Commercial Property

Businesses across the world lease commercial premises to operate in every single day. Unfortunately, many of these lessees don’t understand the legal requirements that come with leasing a property. Before entering into a commercial property lease agreement, you should consult a property lawyer to make sure that you fully understand your obligations and the requirements of your lease.

With that in mind, what are some of the most common legal requirements when leasing a commercial property?

You must complete the relevant paperwork:

Both the landlord and the lessee must complete a range of paperwork when entering into a commercial lease to make sure that the lease is valid (and that it remains valid). Obviously, a written lease has to be drafted in accordance with the lease terms that both parties have agreed on, and it is important that you read a lease carefully before signing it. If you are unsure about your legal requirements in terms of paperwork before and during a lease, consult a property lawyer.

Obviously, you can’t conduct illegal activities:

This should go without saying, but you can’t conduct illegal activities on a leased property. Not only will this get you into trouble with the courts, but it will also be a reasonable cause for your eviction. If you get evicted due to illegal activities, you will have no legal protection whatsoever.

You have to stick to the terms of the lease:

Most leases will come with a set of terms that you have to abide by. For example, commercial property leases might outline the repairs and maintenance that you have to perform on the property, and how often this maintenance needs to be done. Although it is often the responsibility of the landlord to maintain a property, it becomes the lessee’s responsibility as soon as it is mentioned in the lease.

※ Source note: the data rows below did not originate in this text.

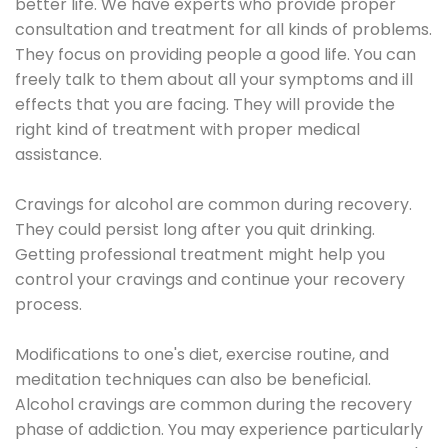
better life. We have experts who provide proper
consultation and treatment for all kinds of problems.
They focus on providing people a good life. You can
freely talk to them about all your symptoms and ill
effects that you are facing. They will provide the
right kind of treatment with proper medical
assistance.
Cravings for alcohol are common during recovery.
They could persist long after you quit drinking.
Getting professional treatment might help you
control your cravings and continue your recovery
process.
Modifications to one's diet, exercise routine, and
meditation techniques can also be beneficial.
Alcohol cravings are common during the recovery
phase of addiction. You may experience particularly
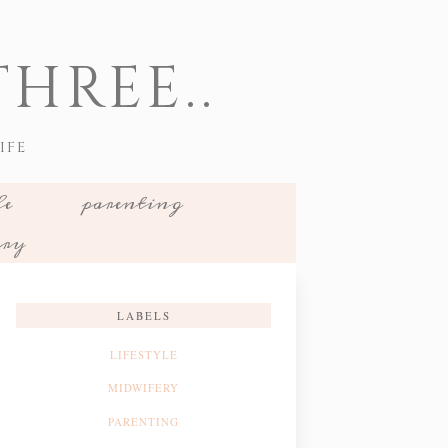
HREE..
IFE
le
parenting
ery
LABELS
LIFESTYLE
MIDWIFERY
PARENTING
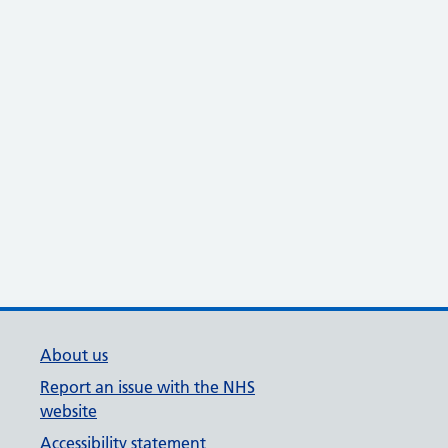
About us
Report an issue with the NHS
website
Accessibility statement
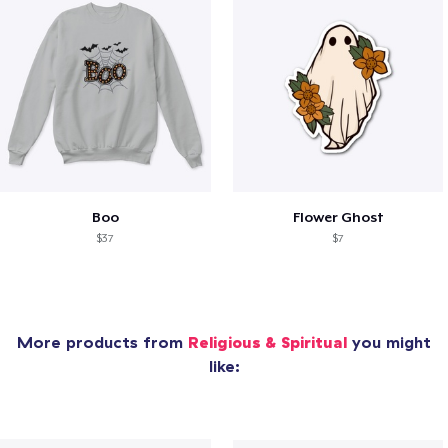
Boo
Flower Ghost
$37
$7
More products from
Religious & Spiritual
you might
like:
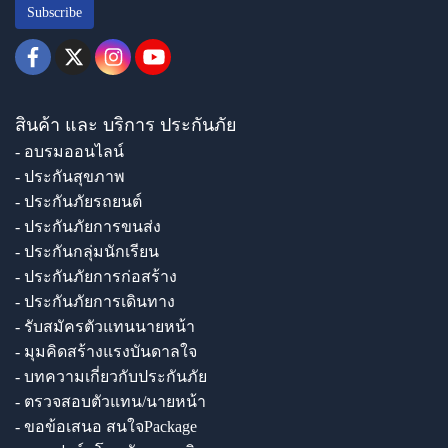
Subscribe
สินค้า และ บริการ ประกันภัย
- อบรมออนไลน์
- ประกันสุขภาพ
- ประกันภัยรถยนต์
- ประกันภัยการขนส่ง
- ประกันกลุ่มนักเรียน
- ประกันภัยการก่อสร้าง
- ประกันภัยการเดินทาง
- รับสมัครตัวแทนนายหน้า
- มุมคิดสร้างแรงบันดาลใจ
- บทความเกี่ยวกับประกันภัย
- ตรวจสอบตัวแทน/นายหน้า
- ขอข้อเสนอ สนใจPackage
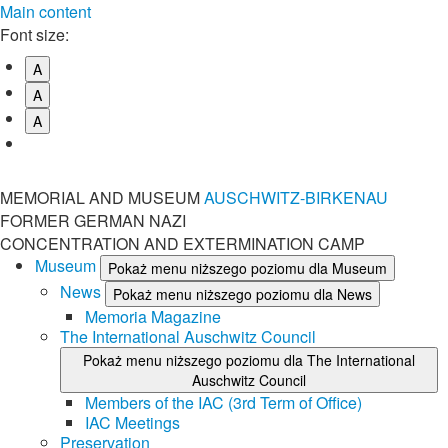
Main content
Font size:
A
A
A
MEMORIAL AND MUSEUM
AUSCHWITZ-BIRKENAU
FORMER GERMAN NAZI
CONCENTRATION AND EXTERMINATION CAMP
Museum
Pokaż menu niższego poziomu dla Museum
News
Pokaż menu niższego poziomu dla News
Memoria Magazine
The International Auschwitz Council
Pokaż menu niższego poziomu dla The International
Auschwitz Council
Members of the IAC (3rd Term of Office)
IAC Meetings
Preservation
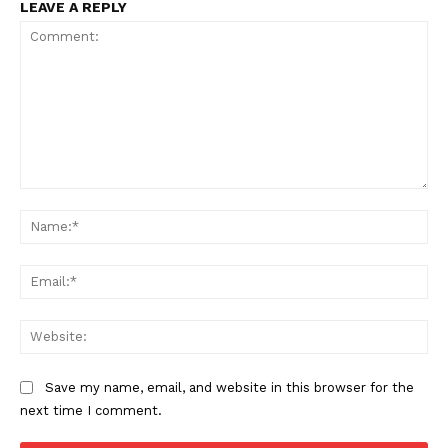
LEAVE A REPLY
Comment:
Na
Ema
Web
Save my name, email, and website in this browser for the
next time I comment.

You can’t use the property in a manner other than that agreed:

Commercial leases are usually different from residential leases in the way they are written. Most commercial leases will specify exactly what the property will be used for, how long it will be used for, and who will be using it. This means that you can’t do things like sub-letting the property or housing paying tenants (unless your lease agreement allows you to do this). You also can’t run a business other than the one that was agreed upon on the premises. If you would like to do this, talk to your property lawyer about getting the terms of the lease changed.

The bottom line:

Really, you are legally required to abide by the terms set out in your lease agreement. As long as you do the relevant paperwork when beginning a lease, stick to the terms outlined in the lease, and refrain from performing illegal activities on a leased premise, you should be safe. If you are still unsure about your legal requirements, consult a property lawyer.